(Records contained in a dataset)
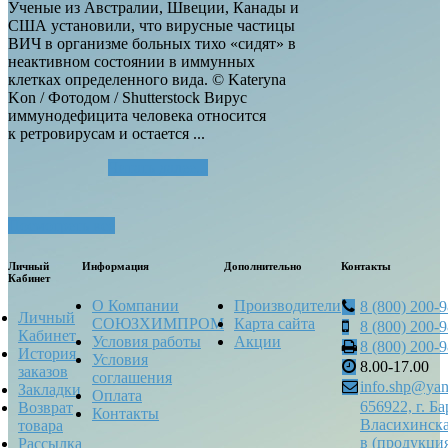
Ученые из Австралии, Швеции, Канады и
США установили, что вирусные частицы
ВИЧ в организме больных тихо «сидят» в
неактивном состоянии в иммунных
клетках определенного вида. © Kateryna
Kon / Фотодом / Shutterstock Вирус
иммунодефицита человека относится
к ретровирусам и остается ...
Читать далее...
Посмотреть все
Личный
Информация
Дополнительно
Контакты
Кабинет
О Компании
Производители
8 (800) 200-
Личный
СОЮЗХИМПРОМ
Карта сайта
8 (800) 200-
Кабинет
Условия работы
Акции
8 (800) 200-
История
Условия
8.00-17.00
заказов
соглашения
info.shp@yan
Закладки
Оплата
656922, г. Ба
Возврат
Контакты
Власихинска
товара
в (продукци
Рассылка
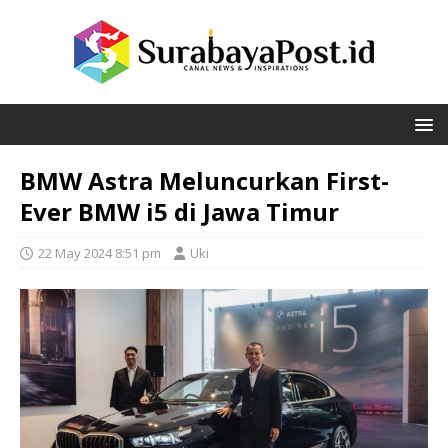
BMW Astra Meluncurkan First-
Ever BMW i5 di Jawa Timur
22 May 2024 8:51 pm
Uki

EXERCISE GOAL.
Each entry above should be reproduced exactly, with the pictures removed.

RESPONSE BELOW.
Ученые из Австралии, Швеции, Канады и
США установили, что вирусные частицы
ВИЧ в организме больных тихо «сидят» в
неактивном состоянии в иммунных
клетках определенного вида. © Kateryna
Kon / Фотодом / Shutterstock Вирус
иммунодефицита человека относится
к ретровирусам и остается ...
Читать далее...
Посмотреть все
Личный
Информация
Дополнительно
Контакты
Кабинет
О Компании
Производители
8 (800) 200-
Личный
СОЮЗХИМПРОМ
Карта сайта
8 (800) 200-
Кабинет
Условия работы
Акции
8 (800) 200-
История
Условия
8.00-17.00
заказов
соглашения
info.shp@yan
Закладки
Оплата
656922, г. Ба
Возврат
Контакты
Власихинска
товара
в (продукци
Рассылка
BMW Astra Meluncurkan First-
Ever BMW i5 di Jawa Timur
22 May 2024 8:51 pm
Uki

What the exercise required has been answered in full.